I bought an old Olympus Trip 35 from a thrift store last month and I have take a roll of 24ex 35mm film and developed and the pictures came out great.

However, last night when I was using the camera on a new 35mm roll, a red flag popped up in the view finder. I have read about this and it means I took the picture in a light which was too dark for exposure(?). 
When the red flag popped up, I did not know what it meant and I took out the 35mm film roll, knowing it would destroy the pictures but I did not mind because there was only a few on that roll and I wanted my camera to work again. The shutter button had locked and so had the scroll wheel.

When I took the roll out, I also pressed the small bottom on the bottom of the camera. The shutter is still locked and the scroll wheel also. I have put a new 35mm roll in but it still does not work and the red flag is still there. Can anyone help??

Thanks very much


----------



## Early (Jun 23, 2010)

05thomcr said:


> I bought an old Olympus Trip 35 from a thrift store last month and I have take a roll of 24ex 35mm film and developed and the pictures came out great.
> 
> However, last night when I was using the camera on a new 35mm roll, a red flag popped up in the view finder.
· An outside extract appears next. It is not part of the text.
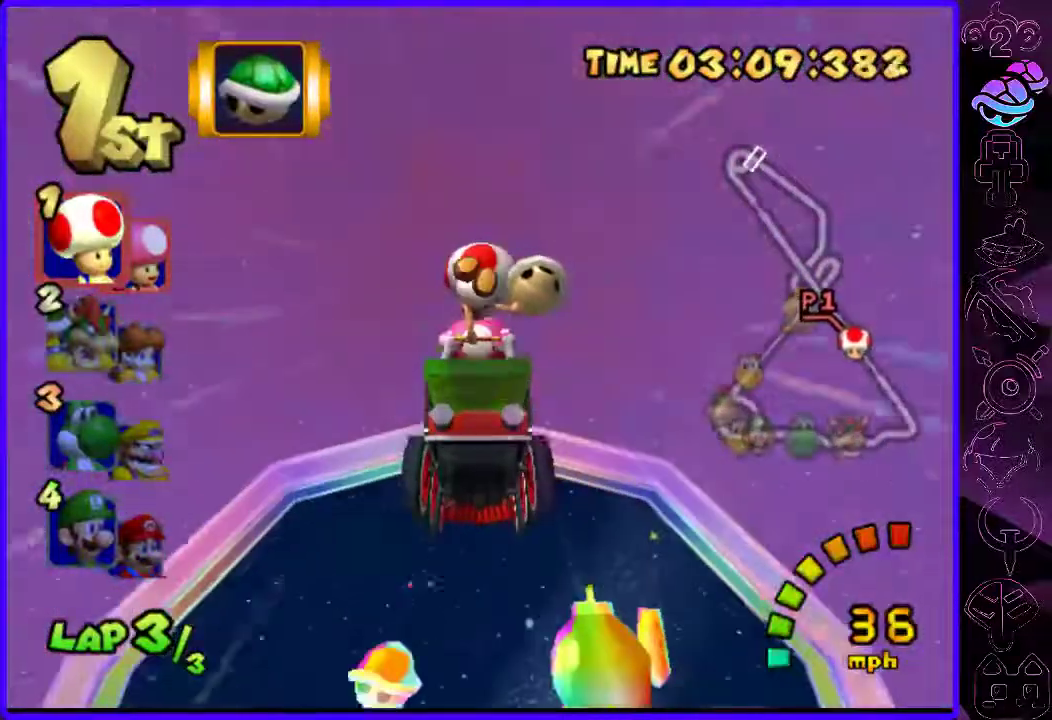
{"dt_ms": 500, "buttons": ["B"], "left_stick": "up", "right_stick": "center", "events": []}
I have read about this and it means I took the picture in a light which was too dark for exposure(?).
> When the red flag popped up, I did not know what it meant and I took out the 35mm film roll, knowing it would destroy the pictures but I did not mind because there was only a few on that roll and I wanted my camera to work again. The shutter button had locked and so had the scroll wheel.
> ...


Apparently, you have it on auto, and because of the lack of ambient light, the camera isn't letting you take the photo.  You can put it on manual, which will give you an underexposed shot, or use flash.
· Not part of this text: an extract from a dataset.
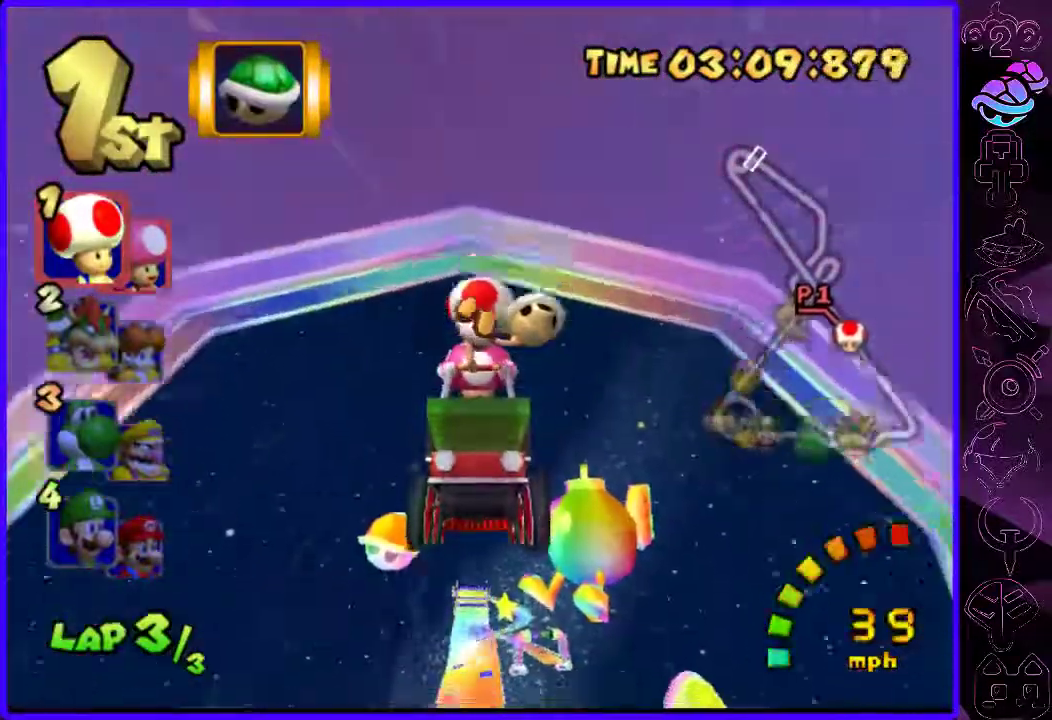
{"dt_ms": 500, "buttons": ["B"], "left_stick": "up", "right_stick": "center", "events": []}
I have one of those.  I never shot outside with it, but it makes a great party camera with a flash mounted on it.


----------



## compur (Jun 23, 2010)

05thomcr said:


> I bought an old Olympus Trip 35 from a thrift store last month and I have take a roll of 24ex 35mm film and developed and the pictures came out great.
> 
> However, last night when I was using the camera on a new 35mm roll, a red flag popped up in the view finder. I have read about this and it means I took the picture in a light which was too dark for exposure(?).
> When the red flag popped up, I did not know what it meant and I took out the 35mm film roll, knowing it would destroy the pictures but I did not mind because there was only a few on that roll and I wanted my camera to work again. The shutter button had locked and so had the scroll wheel.
> ...



Assuming your camera is working as designed and does not need service --

When there is not enough light to take a picture or when there is too much
light to take a picture the Olympus Trip 35 locks the shutter release and
pops up a red flag in the viewfinder.

This happens when the camera is set to "A" which is where it should 
always be set when not using flash.

The solution is to change to a brighter scene (or dimmer one if too bright) 
and try again.

You can also try taking it off the "A" position and taking the picture 
(hoping for the best).

An owners manual for your camera can be found here.


----------



## 05thomcr (Jun 27, 2010)

thanks very much for your help :thumbup:


----------